Die Erforschung von Hauterkrankungen, Wundheilungsprozessen und Alterungsphänomenen gehört zu den großen Herausforderungen der modernen Medizin. Bislang sind Wissenschaft und Industrie dafür häufig auf Tierversuche angewiesen. Diese liefern jedoch nur eingeschränkt übertragbare Ergebnisse und sind ethisch umstritten. Hier setzt das Forschungsprojekt »SkinVital« des Fraunhofer-Instituts für Mikrostruktur von Werkstoffen und Systemen IMWS in Halle (Saale) an, in dem ein Perfusionssystem für humane Hautproben entwickelt werden soll.
Der Bedarf an neuen Therapieoptionen, Diagnostikverfahren und Pflegeprodukten für die Haut steigt, da sie als größtes Organ des Menschen nicht nur Schutz vor äußeren Einflüssen bietet, sondern auch eine zentrale Rolle im Immunsystem und in der Regulierung lebenswichtiger Prozesse spielt.

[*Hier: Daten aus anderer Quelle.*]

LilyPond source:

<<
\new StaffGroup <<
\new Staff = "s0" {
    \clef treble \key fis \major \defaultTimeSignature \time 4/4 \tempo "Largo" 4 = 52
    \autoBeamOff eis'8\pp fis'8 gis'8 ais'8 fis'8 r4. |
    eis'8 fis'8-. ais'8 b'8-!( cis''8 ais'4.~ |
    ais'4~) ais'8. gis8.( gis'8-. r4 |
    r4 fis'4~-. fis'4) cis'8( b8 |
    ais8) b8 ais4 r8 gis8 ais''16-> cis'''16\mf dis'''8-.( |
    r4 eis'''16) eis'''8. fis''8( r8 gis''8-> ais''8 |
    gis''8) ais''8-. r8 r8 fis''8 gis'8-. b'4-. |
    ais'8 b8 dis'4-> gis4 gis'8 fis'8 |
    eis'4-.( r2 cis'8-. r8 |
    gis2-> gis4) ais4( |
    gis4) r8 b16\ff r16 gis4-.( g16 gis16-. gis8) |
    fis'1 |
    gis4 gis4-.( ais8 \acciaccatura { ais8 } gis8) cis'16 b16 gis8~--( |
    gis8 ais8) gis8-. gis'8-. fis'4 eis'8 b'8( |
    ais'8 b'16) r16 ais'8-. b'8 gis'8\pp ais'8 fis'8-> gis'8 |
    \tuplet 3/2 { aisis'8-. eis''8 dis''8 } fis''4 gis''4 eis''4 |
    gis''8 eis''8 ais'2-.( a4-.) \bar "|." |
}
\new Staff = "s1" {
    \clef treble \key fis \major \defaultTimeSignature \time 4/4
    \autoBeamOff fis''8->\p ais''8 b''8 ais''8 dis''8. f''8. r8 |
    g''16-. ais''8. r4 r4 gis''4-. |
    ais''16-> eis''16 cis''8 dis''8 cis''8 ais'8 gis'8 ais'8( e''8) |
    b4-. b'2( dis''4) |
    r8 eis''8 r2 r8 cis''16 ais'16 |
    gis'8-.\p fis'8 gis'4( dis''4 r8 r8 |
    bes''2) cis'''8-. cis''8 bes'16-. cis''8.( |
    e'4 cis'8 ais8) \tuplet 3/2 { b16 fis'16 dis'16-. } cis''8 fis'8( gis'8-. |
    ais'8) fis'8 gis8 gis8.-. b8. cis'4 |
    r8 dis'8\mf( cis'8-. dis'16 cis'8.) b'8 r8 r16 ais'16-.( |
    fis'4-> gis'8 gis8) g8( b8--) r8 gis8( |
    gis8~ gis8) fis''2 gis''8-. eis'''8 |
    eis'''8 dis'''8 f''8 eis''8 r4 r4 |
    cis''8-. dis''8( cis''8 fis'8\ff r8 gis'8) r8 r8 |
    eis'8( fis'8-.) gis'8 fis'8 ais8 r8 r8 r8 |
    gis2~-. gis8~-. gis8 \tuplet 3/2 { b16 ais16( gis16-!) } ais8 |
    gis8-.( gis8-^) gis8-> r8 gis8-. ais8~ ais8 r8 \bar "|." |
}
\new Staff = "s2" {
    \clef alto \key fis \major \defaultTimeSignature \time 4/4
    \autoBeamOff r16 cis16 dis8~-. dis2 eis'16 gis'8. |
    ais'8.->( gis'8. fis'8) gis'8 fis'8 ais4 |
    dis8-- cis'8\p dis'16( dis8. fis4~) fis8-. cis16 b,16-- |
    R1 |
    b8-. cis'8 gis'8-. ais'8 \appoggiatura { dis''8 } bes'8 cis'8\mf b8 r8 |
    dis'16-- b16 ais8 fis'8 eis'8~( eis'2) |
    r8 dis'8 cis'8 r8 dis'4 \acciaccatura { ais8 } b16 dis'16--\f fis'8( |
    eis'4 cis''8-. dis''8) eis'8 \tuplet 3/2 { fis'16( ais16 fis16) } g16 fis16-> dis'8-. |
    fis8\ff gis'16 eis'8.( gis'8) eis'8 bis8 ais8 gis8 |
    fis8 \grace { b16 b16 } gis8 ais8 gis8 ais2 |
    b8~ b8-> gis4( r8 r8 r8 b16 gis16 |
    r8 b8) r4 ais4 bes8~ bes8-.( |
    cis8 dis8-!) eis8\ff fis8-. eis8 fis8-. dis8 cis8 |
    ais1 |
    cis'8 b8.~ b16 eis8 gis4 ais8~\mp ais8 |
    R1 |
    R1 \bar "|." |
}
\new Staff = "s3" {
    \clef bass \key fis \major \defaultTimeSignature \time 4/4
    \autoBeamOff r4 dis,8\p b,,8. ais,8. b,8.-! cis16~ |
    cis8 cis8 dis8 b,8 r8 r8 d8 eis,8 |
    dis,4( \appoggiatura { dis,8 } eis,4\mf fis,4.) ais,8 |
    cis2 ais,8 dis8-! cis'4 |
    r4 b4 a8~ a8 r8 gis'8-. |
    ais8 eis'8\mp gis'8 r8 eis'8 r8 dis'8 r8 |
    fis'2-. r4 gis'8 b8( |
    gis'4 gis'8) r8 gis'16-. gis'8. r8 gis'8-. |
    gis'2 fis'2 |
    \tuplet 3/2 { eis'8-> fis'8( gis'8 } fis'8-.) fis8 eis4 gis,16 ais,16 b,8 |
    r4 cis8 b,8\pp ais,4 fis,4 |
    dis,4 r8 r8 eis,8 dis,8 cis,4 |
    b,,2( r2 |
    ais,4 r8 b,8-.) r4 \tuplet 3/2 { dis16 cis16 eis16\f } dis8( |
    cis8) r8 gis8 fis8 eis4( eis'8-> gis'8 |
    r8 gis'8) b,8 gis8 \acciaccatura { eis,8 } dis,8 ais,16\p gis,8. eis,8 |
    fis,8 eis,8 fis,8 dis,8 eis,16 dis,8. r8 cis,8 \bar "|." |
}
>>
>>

Das Projektteam will deshalb ein neuartiges technisches System entwickeln, das humane Hautexplantate über einen deutlich längeren Zeitraum vital erhält, als dies bisher möglich ist. Grundlage ist ein speziell konzipierter Vollhaut-Perfusionsstand, der eine kontinuierliche Versorgung der Haut mit Nährstoffen und Sauerstoff sicherstellt. Als Ausgangsmaterial dienen humane Hautproben, die in Zusammenarbeit mit dem BG Klinikum Bergmannstrost Halle (Saale) im Rahmen von Hautlappenplastiken gewonnen werden. Damit entsteht eine Forschungsplattform, die eine realitätsnahe Untersuchung der Wirksamkeit hautbezogener Medizin- oder Pflegeprodukte an menschlicher Haut unter kontrollierten Laborbedingungen ermöglichen kann.
Das Perfusionssystem umfasst ein speziell konstruiertes Gehäuse, das die Hautexplantate schützt und eine sterile Umgebung gewährleistet. Die Haut wird auf eine Hydrogelschicht gebettet, die optimale Bedingungen für die Versorgung und Stabilisierung des Gewebes schafft. Die Perfusionslösung selbst ist sorgfältig auf die Bedürfnisse des Gewebes abgestimmt und enthält Nährstoffe, Elektrolyte und Gase in einer Zusammensetzung, die der natürlichen Versorgung im menschlichen Körper möglichst nahekommt. Über ein Regelungssystem werden sowohl die Temperatur als auch der Perfusionsdruck konstant gehalten, um physiologische Bedingungen zu gewährleisten.
Während des Perfusionsprozesses wird die Lebensfähigkeit des Gewebes regelmäßig überwacht. Hierfür kommen immunhistologische Analysen zum Einsatz, mit denen sich die Vitalität und strukturelle Integrität der Haut beurteilen lassen. Darüber hinaus ermöglicht das Modell die gezielte Erzeugung definierter Wundzustände. So können Entzündungsprozesse detailliert untersucht und unterschiedliche Wundauflagen im direkten Vergleich getestet werden. »Angesichts einer alternden Gesellschaft und der steigenden Häufigkeit von Hauterkrankungen und chronischen Wunden schafft das humane Vollhaut-Perfusionsmodell ein Werkzeug, das nicht nur die Qualität der Forschungsergebnisse erhöht, sondern auch ethische Maßstäbe setzt«, sagt Dr. Andrea Friedmann, die das Projekt am Fraunhofer IMWS leitet.
Das Fraunhofer IMWS bringt in das Projekt seine umfangreiche Expertise in der Entwicklung innovativer material- und lebenswissenschaftlicher Technologien ein. »Wir schaffen eine neuartige Plattform mit großen Potenzialen für die Verbesserung der Forschung an humaner Haut. Zugleich stärken wir das wissenschaftliche Profil des Instituts im Bereich der biomedizinischen Forschung«, ergänzt Friedmann. Damit leistet das Projekt einen wichtigen Beitrag, um den Weg für neue diagnostische und therapeutische Verfahren zu ebnen. Im Vergleich zu tierexperimentellen Studien wären Untersuchungen an humaner perfundierter Haut besser übertragbar, kostensparend und für industrielle Partner attraktiv.